The solution to the problem is to actually strengthen property rights: by allowing property owners to build whatever they please on their land without the permission of their local community. We already do that for life and speech — you can't vote to kill somebody, nor can you vote to prevent someone from publishing something. Why then can you vote to prevent someone from building an apartment building?
Smith's opus is often read as a critique of Communism. That's anachronistic: Das Capital was a critique of Smith, or at least what emerged in his name.
Smith was a critique not only of mercantilism, as is commonly acknowledged, but what we would now call capture and monopoly.
In any case — it's a huge stretch to suggest that allowing other property owners to dictate what you can and can't build on your own property constitutes "property rights".
No rights are absolute, and most uss of land carry some externality. I'm not willing to entertain that no consideration be given these.
That's also spectacularly missing the main point that price-inelastic goods and services (those affording economic rents) increase in price where supply can be constrained by some means, setting up an intrinsic and wholly market-consistent dynamic of increasing prices and decreasing supply relative to demand.
The same dynamic is present for most of the price-inflated goods on Collison's list, and goes a long way to explaining the behaviour he ponders.
> No rights are absolute, and most uss of land carry some externality. I'm not willing to entertain that no consideration be given these.
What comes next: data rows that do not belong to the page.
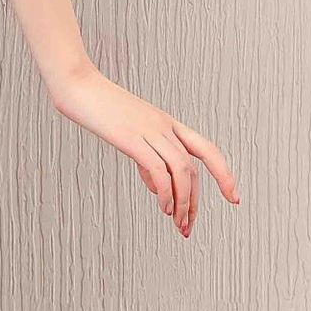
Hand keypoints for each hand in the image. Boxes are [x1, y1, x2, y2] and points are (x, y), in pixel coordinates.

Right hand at [52, 66, 239, 238]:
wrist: (77, 84)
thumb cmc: (96, 107)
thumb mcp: (127, 134)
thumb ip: (145, 158)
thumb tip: (158, 186)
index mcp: (166, 123)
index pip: (206, 149)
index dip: (224, 174)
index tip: (233, 197)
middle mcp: (164, 126)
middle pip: (194, 167)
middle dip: (195, 202)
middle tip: (188, 226)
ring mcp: (150, 130)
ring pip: (182, 170)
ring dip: (183, 202)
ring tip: (176, 223)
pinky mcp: (132, 138)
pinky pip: (159, 170)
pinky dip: (165, 192)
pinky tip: (162, 207)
This is a bit of a deflection, since it’s entirely reasonable to enforce some property regulations based around reducing externalities (eg. you can’t construct a building that will collapse onto the sidewalk and injure/kill a passerby), while preserving general property rights. The US’s speech rights are pretty close to absolute, with some notable exceptions (imminent lawless action). The argument is to get our property rights to look the same.
> That’s also spectacularly missing the main point that price-inelastic goods and services (those affording economic rents) increase in price where supply can be constrained by some means
Nobody denies this, and it is entirely orthogonal to the question at hand: “does zoning regulation constitute a market-based regime?”. The answer to that question is, resoundingly “No”. If you think that this is “the market” at work, then we need to come up with a new term to describe “system that allows free enterprise, property, and trade free from regulation”. Whatever term we agree upon: that’s what we’re pushing for.
Private college tuition is as heavily affected by the flood of federal college funding as public colleges. Textbooks are just another way for colleges to ride on the federal gravy train.
Housing prices have no where near the same price growth, and last time they did it was also due to heavy federal subsidies.
Lastly, Childcare, Food and Beverages? You are grasping at straws there.
It is 95%, not 100%... and amazingly that looks accurate.
As an example, a 32" CRT with remote control (eg Sony Trinitron) cost about $1500-2000 back in 1997.
Today, you can buy a 32" TV for $85, delivered. And even though this will be "Brand X" and not Sony, it will have better picture quality, more functionality, be more reliable and use less power to boot.
That list is pretty much rank ordered by the amount of non-substitutable human labor involved per unit. Everything in red is a pretty universal need (health, education, child care, housing, food), while the blues are mostly wants. So we want medical care, but that requires a lot of labor, and each of those workers requires housing, but that's supply constrained in much of the country, and they have be educated, but college cost is rising, and their employees need child care, and the child care workers need to go to the doctor ...
If there was a way to reduce the cost of living (my hobby horse is dramatically increasing the amount of by-right housing permitted to be built in an area), then that would ripple through all of these industries. High and increasing costs and wages make labor-intensive industries much more expensive by comparison.